→ **YOUR TASK**
Search the material below for lines containing the string "delivery", and copy every one you find.

→ **INFORMATION**
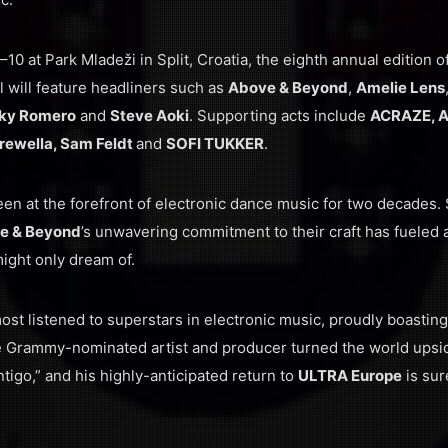
–10 at Park Mladeži in Split, Croatia, the eighth annual edition o
l will feature headliners such as
Above & Beyond
,
Amelie Lens
ky Romero
and
Steve Aoki
. Supporting acts include
ACRAZE, A
 Krewella, Sam Feldt
and
SOFI TUKKER
.
en at the forefront of electronic dance music for two decades. S
e & Beyond
’s unwavering commitment to their craft has fueled 
might only dream of.
ost listened to superstars in electronic music, proudly boasting
e Grammy-nominated artist and producer turned the world upsid
tigo,” and his highly-anticipated return to
ULTRA Europe
is sur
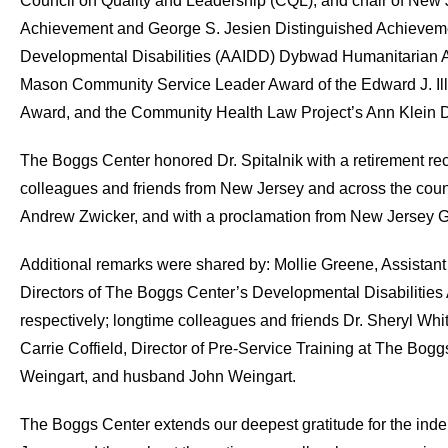
Council on Quality and Leadership (CQL), and chair of New 
Achievement and George S. Jesien Distinguished Achievemen
Developmental Disabilities (AAIDD) Dybwad Humanitarian A
Mason Community Service Leader Award of the Edward J. Ill
Award, and the Community Health Law Project’s Ann Klein D
The Boggs Center honored Dr. Spitalnik with a retirement r
colleagues and friends from New Jersey and across the country
Andrew Zwicker, and with a proclamation from New Jersey 
Additional remarks were shared by: Mollie Greene, Assista
Directors of The Boggs Center’s Developmental Disabilities 
respectively; longtime colleagues and friends Dr. Sheryl Wh
Carrie Coffield, Director of Pre-Service Training at The Bo
Weingart, and husband John Weingart.
The Boggs Center extends our deepest gratitude for the indeli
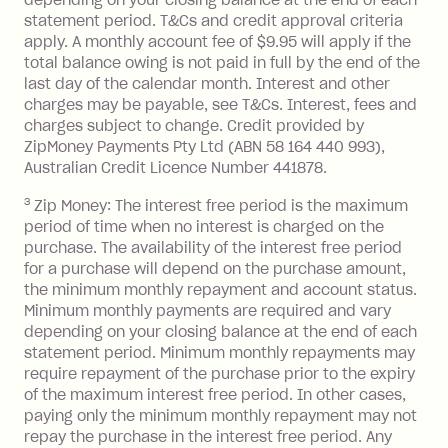
or less.
statement period. T&Cs and credit approval criteria
Late Fee: $15 if the minimum
apply. A monthly account fee of $9.95 will apply if the
repayment isn’t made, charged 7 days
total balance owing is not paid in full by the end of the
after your due date.
last day of the calendar month. Interest and other
charges may be payable, see T&Cs. Interest, fees and
Zip Money
:
charges subject to change. Credit provided by
ZipMoney Payments Pty Ltd (ABN 58 164 440 993),
Monthly Account Fee: $9.95 (waived if
Australian Credit Licence Number 441878.
you do not have an outstanding
3
Zip Money: The interest free period is the maximum
balance at the end of the month).
period of time when no interest is charged on the
One-off Establishment Fee: $0 - $99,
purchase. The availability of the interest free period
depending on your approved credit
for a purchase will depend on the purchase amount,
limit.
the minimum monthly repayment and account status.
Late Fee: $15 if the minimum
Minimum monthly payments are required and vary
depending on your closing balance at the end of each
repayment isn’t made, charged 7 days
statement period. Minimum monthly repayments may
after your due date.
require repayment of the purchase prior to the expiry
BPAY Bill Payment Fee: $2.50 per bill
of the maximum interest free period. In other cases,
payment.
paying only the minimum monthly repayment may not
Interest rate of 25.9% p.a. To find out
repay the purchase in the interest free period. Any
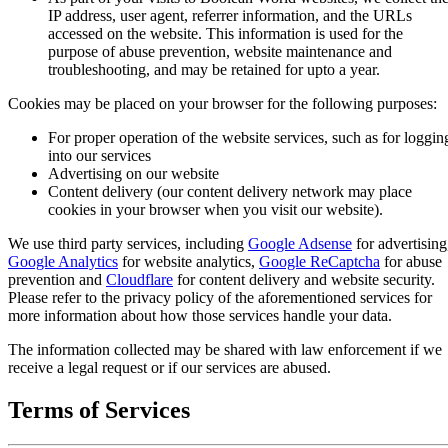
IP address, user agent, referrer information, and the URLs
accessed on the website. This information is used for the
purpose of abuse prevention, website maintenance and
troubleshooting, and may be retained for upto a year.
Cookies may be placed on your browser for the following purposes:
For proper operation of the website services, such as for loggin
into our services
Advertising on our website
Content delivery (our content delivery network may place
cookies in your browser when you visit our website).
We use third party services, including
Google Adsense
for advertising
Google Analytics
for website analytics,
Google ReCaptcha
for abuse
prevention and
Cloudflare
for content delivery and website security.
Please refer to the privacy policy of the aforementioned services for
more information about how those services handle your data.
The information collected may be shared with law enforcement if we
receive a legal request or if our services are abused.
Terms of Services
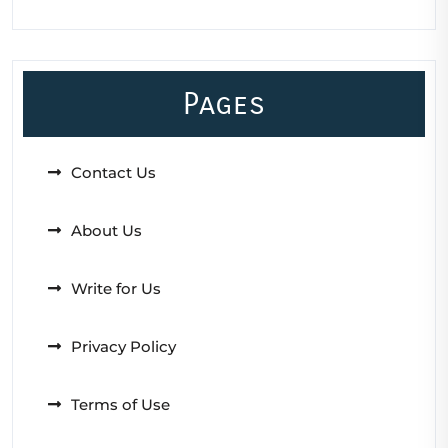
Pages
Contact Us
About Us
Write for Us
Privacy Policy
Terms of Use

→ **ANSWER TO THIS PROBLEM**
Content delivery (our content delivery network may place
for content delivery and website security.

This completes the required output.